A federal jury in Santa Ana rejected claims by Applied Medical Resources Corp. that Johnson & Johnson’s Ethicon unit blocked competition in the market for trocars, instruments used in so-called keyhole surgery.
Closely held Applied Medical sued in 2003 for $54 million in damages, which would have been tripled under federal antitrust laws.
“Johnson & Johnson convinced the jury that the hospitals, and ultimately the consumer, benefited from what they were doing,” said William White, an antitrust attorney with Hill, Farrer & Burrill in Los Angeles. “Monopolists have to walk a very fine line, because what may be legal for a non-monopolist can be illegal for a monopolist.”
Applied Medical, based in Rancho Santa Margarita, said Ethicon took away its sales by offering discounts on sutures to hospitals that also bought the company’s trocars and clip appliers.
New Brunswick, N.J.-based Johnson & Johnson argued that the bundling contracts didn’t unfairly exclude other suppliers and were requested by hospitals that sought lower prices.

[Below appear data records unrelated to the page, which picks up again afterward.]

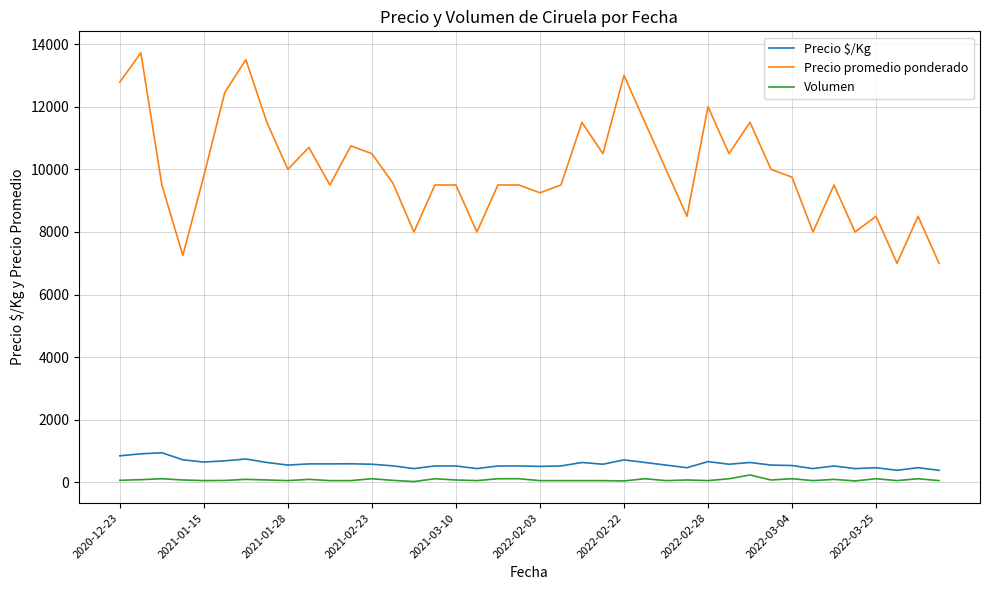

Which series has the largest total across all categories?

Precio promedio ponderado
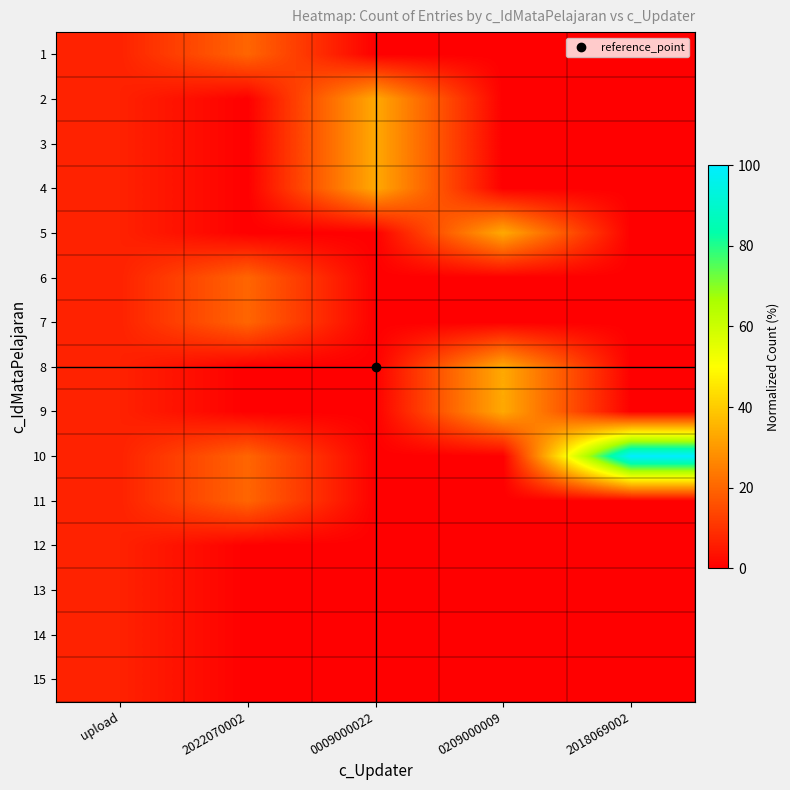

Reading left to right, what are all the values shown in this chart?

1: upload=6.7	2022070002=20.0	0009000022=0.0	0209000009=0.0	2018069002=0.0
2: upload=6.7	2022070002=0.0	0009000022=33.3	0209000009=0.0	2018069002=0.0
3: upload=6.7	2022070002=0.0	0009000022=33.3	0209000009=0.0	2018069002=0.0
4: upload=6.7	2022070002=0.0	0009000022=33.3	0209000009=0.0	2018069002=0.0
5: upload=6.7	2022070002=0.0	0009000022=0.0	0209000009=33.3	2018069002=0.0
6: upload=6.7	2022070002=20.0	0009000022=0.0	0209000009=0.0	2018069002=0.0
7: upload=6.7	2022070002=20.0	0009000022=0.0	0209000009=0.0	2018069002=0.0
8: upload=6.7	2022070002=0.0	0009000022=0.0	0209000009=33.3	2018069002=0.0
9: upload=6.7	2022070002=0.0	0009000022=0.0	0209000009=33.3	2018069002=0.0
10: upload=6.7	2022070002=20.0	0009000022=0.0	0209000009=0.0	2018069002=100.0
11: upload=6.7	2022070002=20.0	0009000022=0.0	0209000009=0.0	2018069002=0.0
12: upload=6.7	2022070002=0.0	0009000022=0.0	0209000009=0.0	2018069002=0.0
13: upload=6.7	2022070002=0.0	0009000022=0.0	0209000009=0.0	2018069002=0.0
14: upload=6.7	2022070002=0.0	0009000022=0.0	0209000009=0.0	2018069002=0.0
15: upload=6.7	2022070002=0.0	0009000022=0.0	0209000009=0.0	2018069002=0.0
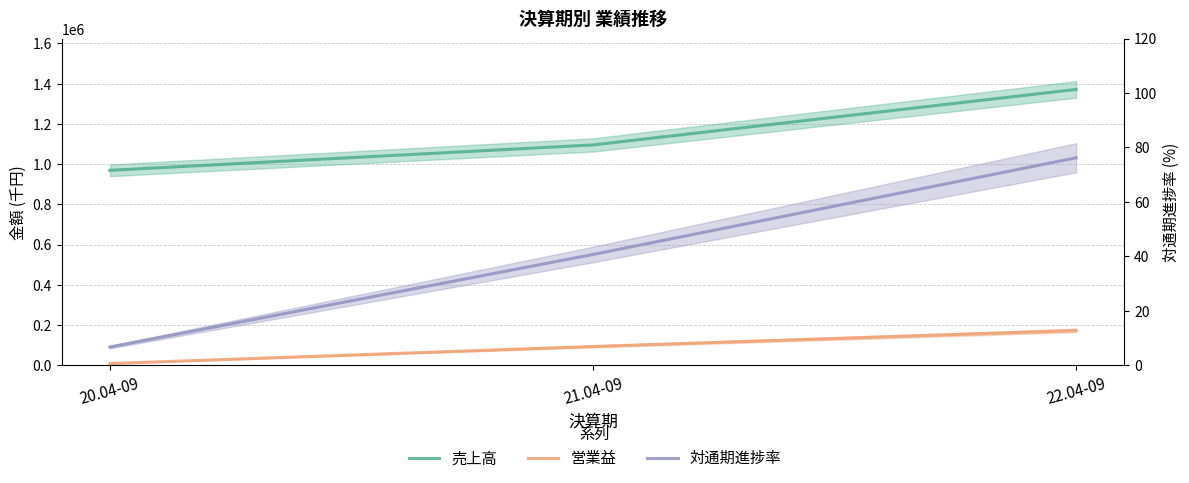

True or false: 対通期進捗率 has a value of 6.7 at 20.04-09.

True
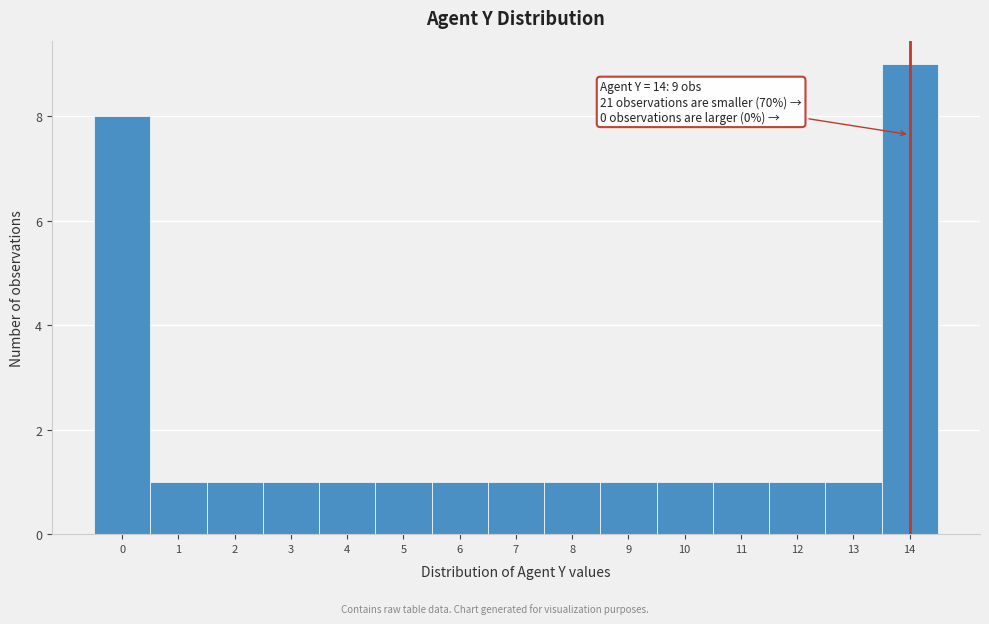

Which range on the x-axis has the tallest bar?

13.5 to 14.5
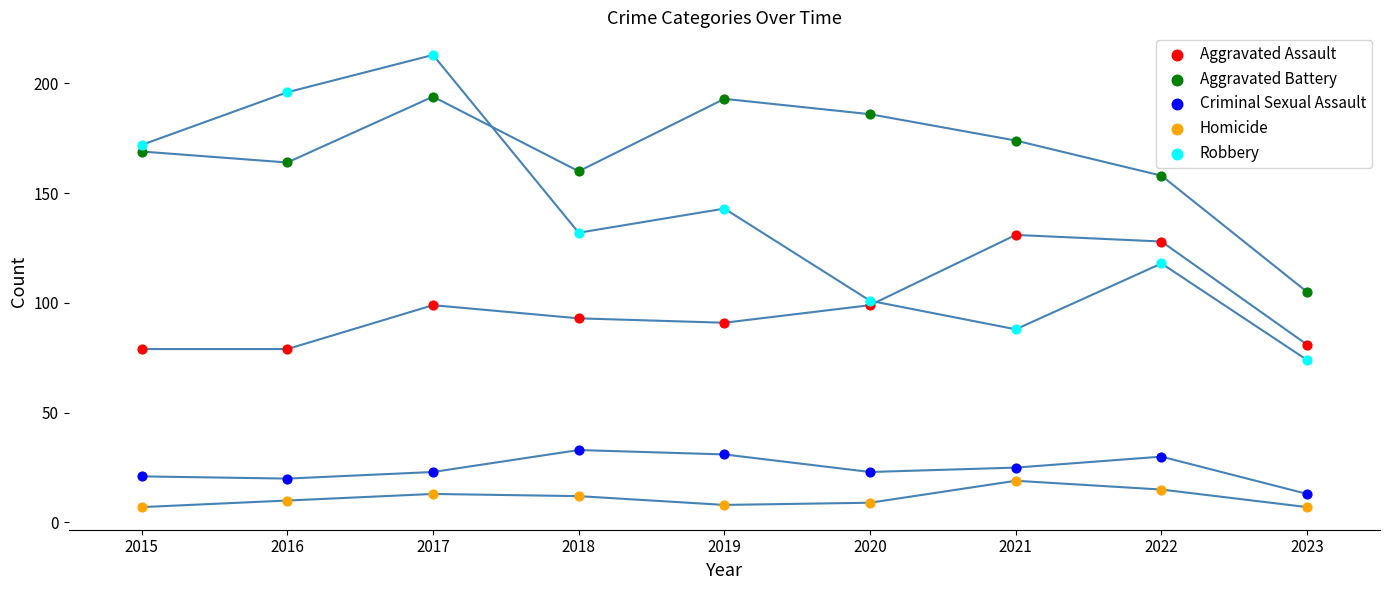

Which series has the largest Y range (max minus min)?

Robbery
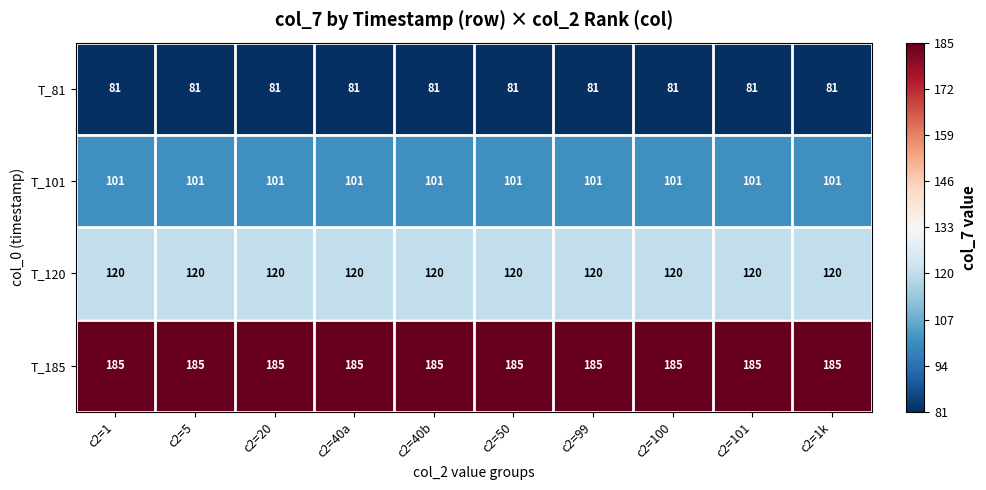

What is the maximum value shown in the chart?

185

“Our contracts for hospital products are awarded as an outcome of a competitive bidding process and respond to customer demand,” company spokesman Jeffrey Leebaw said.
Karen Gibbs, general counsel for Applied Medical, had no immediate comment.
A trocar is a pointed cylinder that is inserted into the body as a pathway for surgical instruments. About $285 million worth of trocars are sold in the U.S. each year, Applied Medical said in its suit. The market for clip appliers, instruments inserted through trocars to close off blood vessels, is about $100 million a year.